When I was a teenager reading Metal Hammer GR, there was a little column whose name I can't remember where an interviewer would play ten songs for a metal musician that was featured on the issue, and the musician would strive to recognize the songs, or at least the bands. It was always an entertaining read and I do remember some famous flops by highly visible metal artists that you'd guess have never heard of metal music before. I remember also that one of the Cavalera brothers from Sepultura did sterlingly on his try.
So, I'm bringing that back. But in a whole new, horrible twist, I'm not even going to ask actual metal musicians to tell me if they recognize this or that. After all, it really is besides the point if a metal musician is also a well-read metal affictionado. For all I care, they could have never listened to anything else than two Iron Maiden songs, if their own music is great, that's fine with me. Actually, I think too much slavish devotion to 'the history of metal' and its various sacred cows might lead to unambitious metal-making, but that's besides the scope of this little experiment.
No, I'm going to ask metal bloggers. I'm not even going to select the music beforehand. They'll be hitting 'shuffle' in their grand collection of mp3s and not looking at the media player's display. I bet most people that write on the web, especially for niche metal genres won't be able to tell their Generic Death Metal #4 from their Generic Death Metal #8, but we'll see.
The rules are as follows for those that are brave:
0. Put all your media in there and shuffle. If it's on your hard drives, you have to put it there. If someone only has say, ten records on their hard drive, this does not preclude them, in fact it is a very prudent choice and they should be applauded for their skillful play.
1. No Cheating in your reports. You're only cheating yourselves with further self-delusion. Write it like it is, if you don't know what the hell is going on in your hard drive, then that's what's going on. Chalk it up to terrible debris of modernity, chalk it up to middle-lower-class upbringing urging you to collect everything you once listened to like a little pack rat. Say whatever, just don't lie about knowing what you didn't.

REQUEST A ▸ List every magazine and band that the blog post names.
REQUEST B ▸ Copy the stretch of the blog post from "The rules are" through "what you didn't.".
You won't need the records for any of this.

EXTRACTED DATA ▸
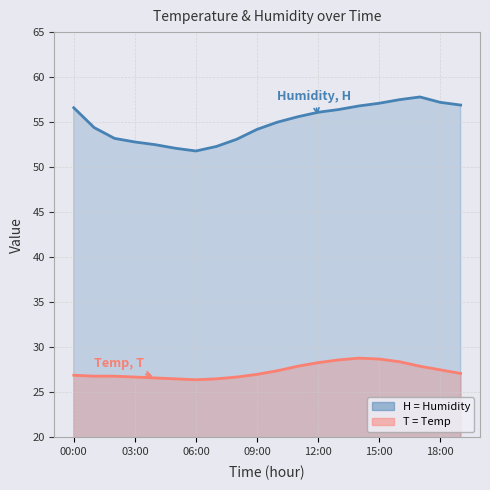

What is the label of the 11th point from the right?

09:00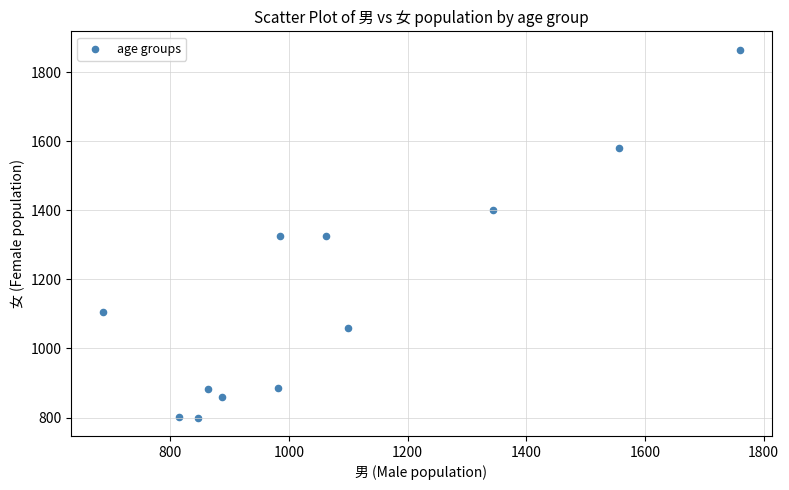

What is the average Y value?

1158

---

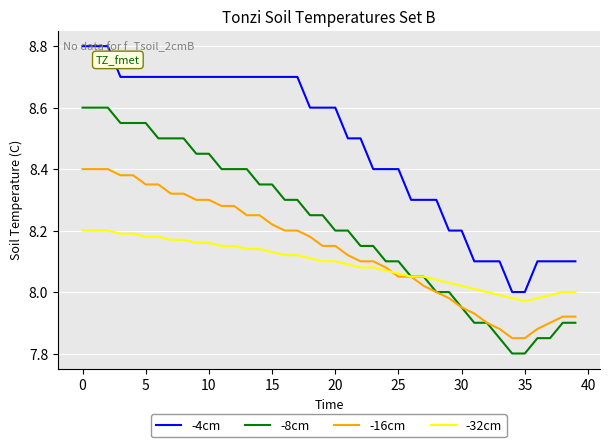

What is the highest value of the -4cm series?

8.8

...

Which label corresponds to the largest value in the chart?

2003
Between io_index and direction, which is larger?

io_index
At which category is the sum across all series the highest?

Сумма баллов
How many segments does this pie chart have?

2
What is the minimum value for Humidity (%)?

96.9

WRITTEN RESPONSE A ▸ Metal Hammer GR, Sepultura, Iron Maiden

WRITTEN RESPONSE B ▸
The rules are as follows for those that are brave:
0. Put all your media in there and shuffle. If it's on your hard drives, you have to put it there. If someone only has say, ten records on their hard drive, this does not preclude them, in fact it is a very prudent choice and they should be applauded for their skillful play.
1. No Cheating in your reports. You're only cheating yourselves with further self-delusion. Write it like it is, if you don't know what the hell is going on in your hard drive, then that's what's going on. Chalk it up to terrible debris of modernity, chalk it up to middle-lower-class upbringing urging you to collect everything you once listened to like a little pack rat. Say whatever, just don't lie about knowing what you didn't.